This case study describes the design of a wearable device for hand rehabilitation, and is based on work carried out by Polygerinos et al. (2013).
Loss of grasping ability, whether caused by injury, disease, or other mechanisms, is a significant problem which negatively impacts quality of life in patients. It is possible to recover some lost function through intensive physical therapy, which typically involves the use of repetitive task practice (RTP).
However, RTP requires a therapist to assist the patient and guide the hand through the correct motions. As RTP also needs to be performed continuously for several hours, this results in high therapy costs and limits the number of patients a therapist can see. The aim of this project was to develop a wearable device to enable patients to perform RTP on their own, whether at home or in a clinic, in order to improve the accessibility and effectiveness of therapy.
The proposed solution was a glove incorporating four PneuNets bending actuators sitting atop the fingers.

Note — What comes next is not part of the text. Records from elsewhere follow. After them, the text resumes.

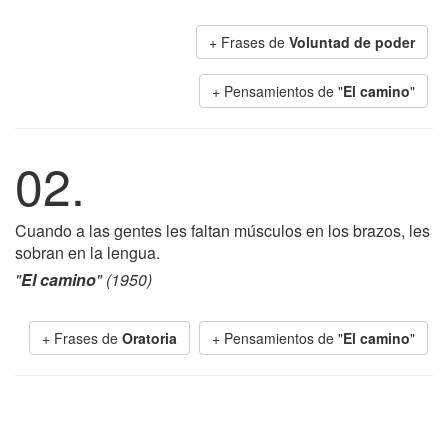
+ Frases de
Voluntad de poder
+ Pensamientos de "
El camino
"
02.
Cuando a las gentes les faltan músculos en los brazos, les
sobran en la lengua.
"
El camino
" (1950)
+ Frases de
Oratoria
+ Pensamientos de "
El camino
"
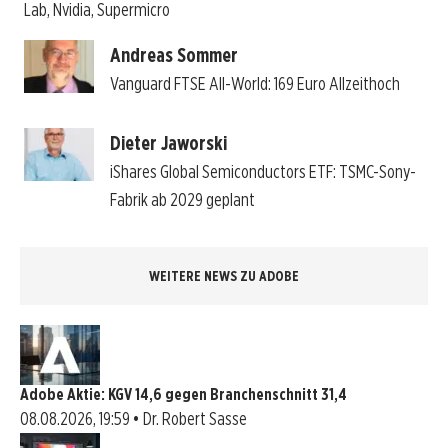
Lab, Nvidia, Supermicro
Andreas Sommer
Vanguard FTSE All-World: 169 Euro Allzeithoch
Dieter Jaworski
iShares Global Semiconductors ETF: TSMC-Sony-
Fabrik ab 2029 geplant
WEITERE NEWS ZU ADOBE
Adobe Aktie: KGV 14,6 gegen Branchenschnitt 31,4
08.08.2026, 19:59 • Dr. Robert Sasse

When pressurized, the actuators bend and cause the fingers to flex, assisting in a grasping/close-fist motion.
A list of required specifications for the glove was determined through a review of the medical literature and discussions with clinicians.
FEM analysis was used to predict the effect of changing various actuator design parameters and guide the design. This design was then fabricated and tested on an evaluation platform to validate the FEM results and verify that the required specifications were met.
To interface with the patient, the actuators were attached with thin Velcro straps to an open-palm glove, made of an elastic material (neoprene) that would conform well to the hand at all bending angles. Small pockets were added at the fingertips to secure the actuators to the fingers. The glove prototype was tested for its ability to grasp objects of a wide range of sizes, shapes, and stiffnesses.